[Dataset excerpts]
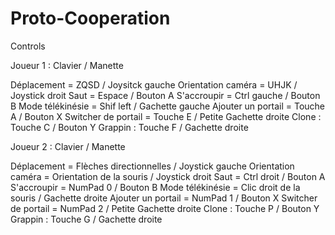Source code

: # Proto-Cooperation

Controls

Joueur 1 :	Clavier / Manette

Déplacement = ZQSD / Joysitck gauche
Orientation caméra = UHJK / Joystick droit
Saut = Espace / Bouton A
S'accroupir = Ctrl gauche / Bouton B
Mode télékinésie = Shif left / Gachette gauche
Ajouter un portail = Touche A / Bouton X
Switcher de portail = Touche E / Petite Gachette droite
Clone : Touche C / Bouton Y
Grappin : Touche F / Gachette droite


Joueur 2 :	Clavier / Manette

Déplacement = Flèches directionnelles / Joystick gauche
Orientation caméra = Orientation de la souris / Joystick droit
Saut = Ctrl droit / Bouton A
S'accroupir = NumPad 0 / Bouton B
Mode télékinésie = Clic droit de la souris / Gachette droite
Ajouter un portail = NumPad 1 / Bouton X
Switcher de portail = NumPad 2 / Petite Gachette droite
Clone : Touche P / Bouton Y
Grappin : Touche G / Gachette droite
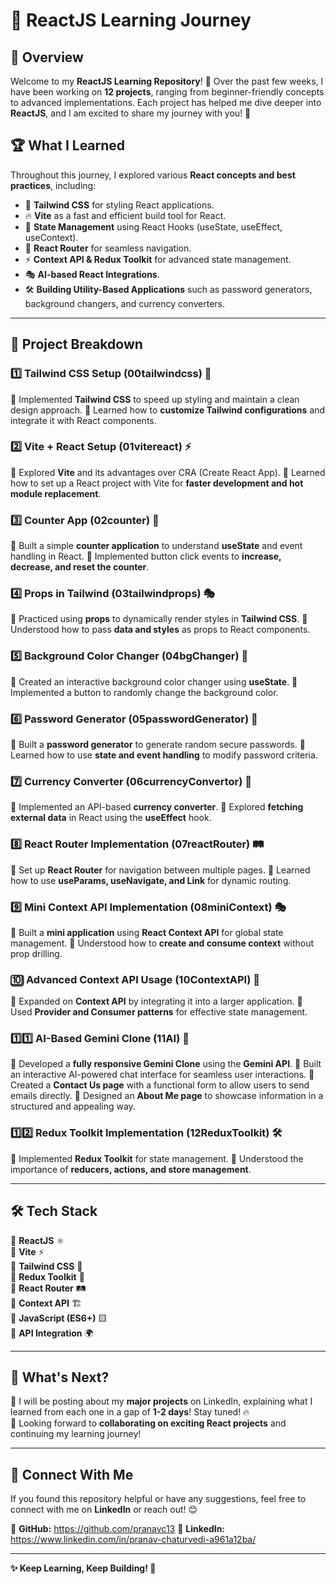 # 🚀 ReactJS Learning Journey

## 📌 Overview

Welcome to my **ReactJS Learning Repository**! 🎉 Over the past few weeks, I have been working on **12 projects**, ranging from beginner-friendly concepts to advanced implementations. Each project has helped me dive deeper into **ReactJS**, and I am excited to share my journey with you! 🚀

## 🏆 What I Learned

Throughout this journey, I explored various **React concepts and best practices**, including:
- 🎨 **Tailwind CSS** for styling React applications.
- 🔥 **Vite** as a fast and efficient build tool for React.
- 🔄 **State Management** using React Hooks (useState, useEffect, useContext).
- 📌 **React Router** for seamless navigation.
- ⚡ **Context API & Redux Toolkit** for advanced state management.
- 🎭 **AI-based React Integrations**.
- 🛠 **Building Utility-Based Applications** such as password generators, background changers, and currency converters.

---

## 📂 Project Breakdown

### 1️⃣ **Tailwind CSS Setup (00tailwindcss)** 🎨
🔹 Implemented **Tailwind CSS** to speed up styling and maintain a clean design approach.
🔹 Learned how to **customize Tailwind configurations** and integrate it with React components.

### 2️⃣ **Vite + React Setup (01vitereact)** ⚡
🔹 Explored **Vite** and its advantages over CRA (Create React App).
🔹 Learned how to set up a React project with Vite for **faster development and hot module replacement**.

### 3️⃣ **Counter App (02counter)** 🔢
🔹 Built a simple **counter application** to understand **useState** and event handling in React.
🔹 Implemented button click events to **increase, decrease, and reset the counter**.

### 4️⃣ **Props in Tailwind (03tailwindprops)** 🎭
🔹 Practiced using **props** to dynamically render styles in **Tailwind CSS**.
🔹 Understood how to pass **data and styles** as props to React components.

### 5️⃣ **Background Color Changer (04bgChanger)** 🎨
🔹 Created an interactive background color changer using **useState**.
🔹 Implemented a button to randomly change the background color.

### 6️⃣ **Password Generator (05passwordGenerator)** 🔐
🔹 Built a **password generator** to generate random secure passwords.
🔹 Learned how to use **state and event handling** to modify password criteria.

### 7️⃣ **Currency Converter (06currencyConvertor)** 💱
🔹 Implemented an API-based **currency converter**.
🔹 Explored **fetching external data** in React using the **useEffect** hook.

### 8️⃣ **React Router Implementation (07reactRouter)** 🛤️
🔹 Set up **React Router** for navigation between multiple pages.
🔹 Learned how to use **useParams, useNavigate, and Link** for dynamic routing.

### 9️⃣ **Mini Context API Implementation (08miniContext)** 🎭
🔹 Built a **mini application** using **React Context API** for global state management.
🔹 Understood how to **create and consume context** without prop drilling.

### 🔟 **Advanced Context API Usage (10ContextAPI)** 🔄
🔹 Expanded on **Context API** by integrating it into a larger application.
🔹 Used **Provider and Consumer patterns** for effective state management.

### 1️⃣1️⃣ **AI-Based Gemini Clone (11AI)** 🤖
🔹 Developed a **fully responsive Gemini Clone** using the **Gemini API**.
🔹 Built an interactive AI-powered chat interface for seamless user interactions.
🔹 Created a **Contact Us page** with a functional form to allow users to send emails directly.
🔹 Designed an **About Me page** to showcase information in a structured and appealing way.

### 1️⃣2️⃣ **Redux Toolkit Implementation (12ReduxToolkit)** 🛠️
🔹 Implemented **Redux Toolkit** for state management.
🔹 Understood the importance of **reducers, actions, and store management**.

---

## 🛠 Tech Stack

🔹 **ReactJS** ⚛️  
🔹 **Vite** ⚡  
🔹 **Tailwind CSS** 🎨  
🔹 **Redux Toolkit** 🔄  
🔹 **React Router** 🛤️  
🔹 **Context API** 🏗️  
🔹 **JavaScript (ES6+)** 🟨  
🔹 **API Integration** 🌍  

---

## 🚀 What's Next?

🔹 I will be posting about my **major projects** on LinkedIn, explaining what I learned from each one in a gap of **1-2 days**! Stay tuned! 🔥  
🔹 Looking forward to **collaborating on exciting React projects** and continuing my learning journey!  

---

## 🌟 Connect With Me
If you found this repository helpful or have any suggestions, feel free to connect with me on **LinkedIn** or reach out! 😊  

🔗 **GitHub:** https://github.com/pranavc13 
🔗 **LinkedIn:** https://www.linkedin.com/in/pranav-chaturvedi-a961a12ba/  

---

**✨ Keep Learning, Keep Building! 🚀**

[What to work on]
Copy nothing past the line containing "S'accroupir = NumPad 0 / Bouton B": reproduce every line from the start of the records up to it, skipping pictures.

[Answer to this problem]
Source code

: # Proto-Cooperation

Controls

Joueur 1 :	Clavier / Manette

Déplacement = ZQSD / Joysitck gauche
Orientation caméra = UHJK / Joystick droit
Saut = Espace / Bouton A
S'accroupir = Ctrl gauche / Bouton B
Mode télékinésie = Shif left / Gachette gauche
Ajouter un portail = Touche A / Bouton X
Switcher de portail = Touche E / Petite Gachette droite
Clone : Touche C / Bouton Y
Grappin : Touche F / Gachette droite


Joueur 2 :	Clavier / Manette

Déplacement = Flèches directionnelles / Joystick gauche
Orientation caméra = Orientation de la souris / Joystick droit
Saut = Ctrl droit / Bouton A
S'accroupir = NumPad 0 / Bouton B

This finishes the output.